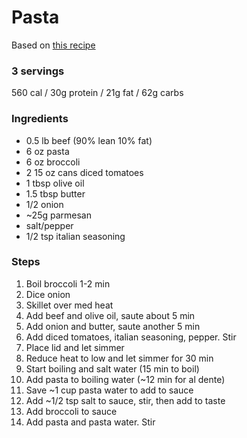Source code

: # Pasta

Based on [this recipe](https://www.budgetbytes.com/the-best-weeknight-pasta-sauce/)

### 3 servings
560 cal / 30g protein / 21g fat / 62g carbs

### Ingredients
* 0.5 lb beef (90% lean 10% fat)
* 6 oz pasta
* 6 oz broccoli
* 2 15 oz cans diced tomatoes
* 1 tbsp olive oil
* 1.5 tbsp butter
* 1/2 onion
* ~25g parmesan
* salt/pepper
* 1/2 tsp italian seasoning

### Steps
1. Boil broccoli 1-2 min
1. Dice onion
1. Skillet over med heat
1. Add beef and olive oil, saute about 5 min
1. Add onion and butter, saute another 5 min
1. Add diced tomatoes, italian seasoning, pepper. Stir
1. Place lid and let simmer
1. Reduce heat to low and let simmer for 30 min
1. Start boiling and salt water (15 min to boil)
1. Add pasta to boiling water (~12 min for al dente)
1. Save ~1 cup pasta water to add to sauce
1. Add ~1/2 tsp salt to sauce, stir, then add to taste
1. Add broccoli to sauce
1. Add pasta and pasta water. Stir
· · · · · · ·
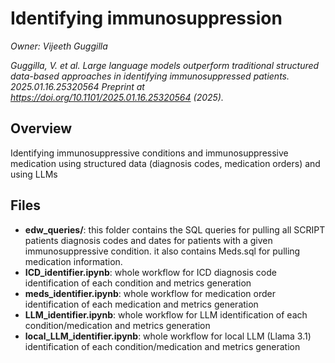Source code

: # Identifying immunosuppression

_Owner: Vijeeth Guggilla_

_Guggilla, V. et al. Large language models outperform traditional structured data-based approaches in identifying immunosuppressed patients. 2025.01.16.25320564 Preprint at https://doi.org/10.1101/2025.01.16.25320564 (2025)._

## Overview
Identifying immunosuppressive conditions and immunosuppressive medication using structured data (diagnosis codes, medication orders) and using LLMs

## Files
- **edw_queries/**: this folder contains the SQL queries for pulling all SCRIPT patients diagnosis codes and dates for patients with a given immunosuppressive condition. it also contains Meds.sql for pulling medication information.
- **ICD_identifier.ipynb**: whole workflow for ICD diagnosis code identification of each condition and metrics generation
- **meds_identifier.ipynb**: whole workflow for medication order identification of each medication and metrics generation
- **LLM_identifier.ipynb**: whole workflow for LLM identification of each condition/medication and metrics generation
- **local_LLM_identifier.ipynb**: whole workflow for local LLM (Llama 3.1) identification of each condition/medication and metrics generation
· · · · · · ·
*TASK REQUIREMENTS*: Would you print exactly and only the lines of the material above that run from the line with "at https://doi.org/10.1101/2025.01.16.25320564 (2025)._" through the line with "## Overview", both included?

*EXERCISE OUTPUT*:
_Guggilla, V. et al. Large language models outperform traditional structured data-based approaches in identifying immunosuppressed patients. 2025.01.16.25320564 Preprint at https://doi.org/10.1101/2025.01.16.25320564 (2025)._

## Overview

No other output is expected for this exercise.